Nel mettere in tensione corpo della nazione e disciplinamento biopolitico dei corpi individuali, il volume evidenzia come la linea del colore si materializzi all’intersezione di paradigmi diversi di naturalizzazione delle differenze legate al corpo. Il genere diventa qui un terreno cruciale per individuare le linee mobili attraverso cui l’identità razziale degli italiani è prodotta e contemporaneamente resa invisibile da altre forme di categorizzazione sociale. I riferimenti ai modelli visivi ed estetici che definiscono gli stereotipi di femminilità e mascolinità bianca e mediterranea, così come la trama razzializzata dei meccanismi di controllo e nazionalizzazione del corpo delle donne, individuano nella differenza sessuale il principale terreno attraverso cui la razza e il razzismo si manifestano nel contesto italiano.
Uno dei principali meriti del volume, e uno dei suoi punti di forza, è di offrire una chiave interpretativa di lungo periodo che riesce a far dialogare efficacemente due ambiti di indagine finora largamente separati.
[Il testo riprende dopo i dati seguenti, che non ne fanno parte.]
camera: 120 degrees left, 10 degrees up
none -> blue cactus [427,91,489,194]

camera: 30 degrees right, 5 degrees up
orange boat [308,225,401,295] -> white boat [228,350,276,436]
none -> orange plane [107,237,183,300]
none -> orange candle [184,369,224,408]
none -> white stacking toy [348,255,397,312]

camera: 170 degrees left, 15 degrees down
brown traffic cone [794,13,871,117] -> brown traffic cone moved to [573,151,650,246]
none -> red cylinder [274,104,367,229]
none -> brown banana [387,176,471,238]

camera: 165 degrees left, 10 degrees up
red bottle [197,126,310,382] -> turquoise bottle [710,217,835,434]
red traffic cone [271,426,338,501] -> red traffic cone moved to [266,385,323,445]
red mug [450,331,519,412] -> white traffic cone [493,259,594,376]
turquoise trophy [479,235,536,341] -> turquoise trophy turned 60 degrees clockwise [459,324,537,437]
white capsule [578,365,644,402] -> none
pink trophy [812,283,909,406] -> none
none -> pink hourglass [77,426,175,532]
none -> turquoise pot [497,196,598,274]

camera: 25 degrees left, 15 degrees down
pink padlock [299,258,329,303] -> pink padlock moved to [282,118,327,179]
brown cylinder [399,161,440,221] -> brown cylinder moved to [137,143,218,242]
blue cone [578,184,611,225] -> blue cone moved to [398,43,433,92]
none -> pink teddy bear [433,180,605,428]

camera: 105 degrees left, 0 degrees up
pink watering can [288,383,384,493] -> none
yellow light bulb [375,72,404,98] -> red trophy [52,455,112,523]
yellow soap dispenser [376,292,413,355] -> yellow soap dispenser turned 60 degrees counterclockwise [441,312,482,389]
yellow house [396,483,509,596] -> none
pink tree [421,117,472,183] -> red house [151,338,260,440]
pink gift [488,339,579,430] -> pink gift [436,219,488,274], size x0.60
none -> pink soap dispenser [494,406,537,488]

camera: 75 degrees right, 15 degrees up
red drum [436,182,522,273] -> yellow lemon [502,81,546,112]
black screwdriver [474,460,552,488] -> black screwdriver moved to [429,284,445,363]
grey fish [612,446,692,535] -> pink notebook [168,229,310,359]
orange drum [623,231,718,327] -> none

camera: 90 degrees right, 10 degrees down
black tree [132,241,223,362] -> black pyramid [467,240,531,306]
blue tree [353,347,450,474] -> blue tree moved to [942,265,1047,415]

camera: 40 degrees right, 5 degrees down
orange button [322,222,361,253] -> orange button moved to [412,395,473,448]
Il primo è rappresentato da quel patrimonio di ricerche che negli ultimi anni ha riscattato la storia delle migrazioni e del colonialismo italiano da una posizione marginale per collocarle al centro delle dinamiche del nation building italiano. Il secondo è riconducibile a quell’insieme di approcci e griglie interpretative che in ambito anglosassone ha caratterizzato l’emersione dei whiteness studies, un’area trasversale di ricerca – conosciuta in Italia principalmente grazie al lavoro di traduzione di Giuliani – che ha riformulato le teorie critiche della razza assumendo come oggetto privilegiato l’analisi della costruzione storica, culturale e politica del «privilegio» bianco.
A muovere questo dialogo è l’urgenza di identificare strumenti analitici adeguati a leggere nei conflitti del presente un problema contemporaneamente storico e politico in grado di sollecitare nuove mappe dell’archivio delle nostre identità. Proprio su questo terreno la scommessa formulata dalle autrici del volume è stata rilanciata in questi mesi dalla nascita di InteRGRace (Gruppo interdisciplinare e intersezionale su razza e e razzismi/Interdisciplinary Research Group on Race and Racism), di cui Giuliani è una delle fondatrici.
InteRGRace è una rete di produzione, diffusione e scambio a livello nazionale e internazionale che, articolandosi nella duplice veste di gruppo di ricerca accademica e di associazione rivolta ad un pubblico non specialista, si propone come laboratorio di traduzione e contaminazione tra domande politiche e sfide teoriche.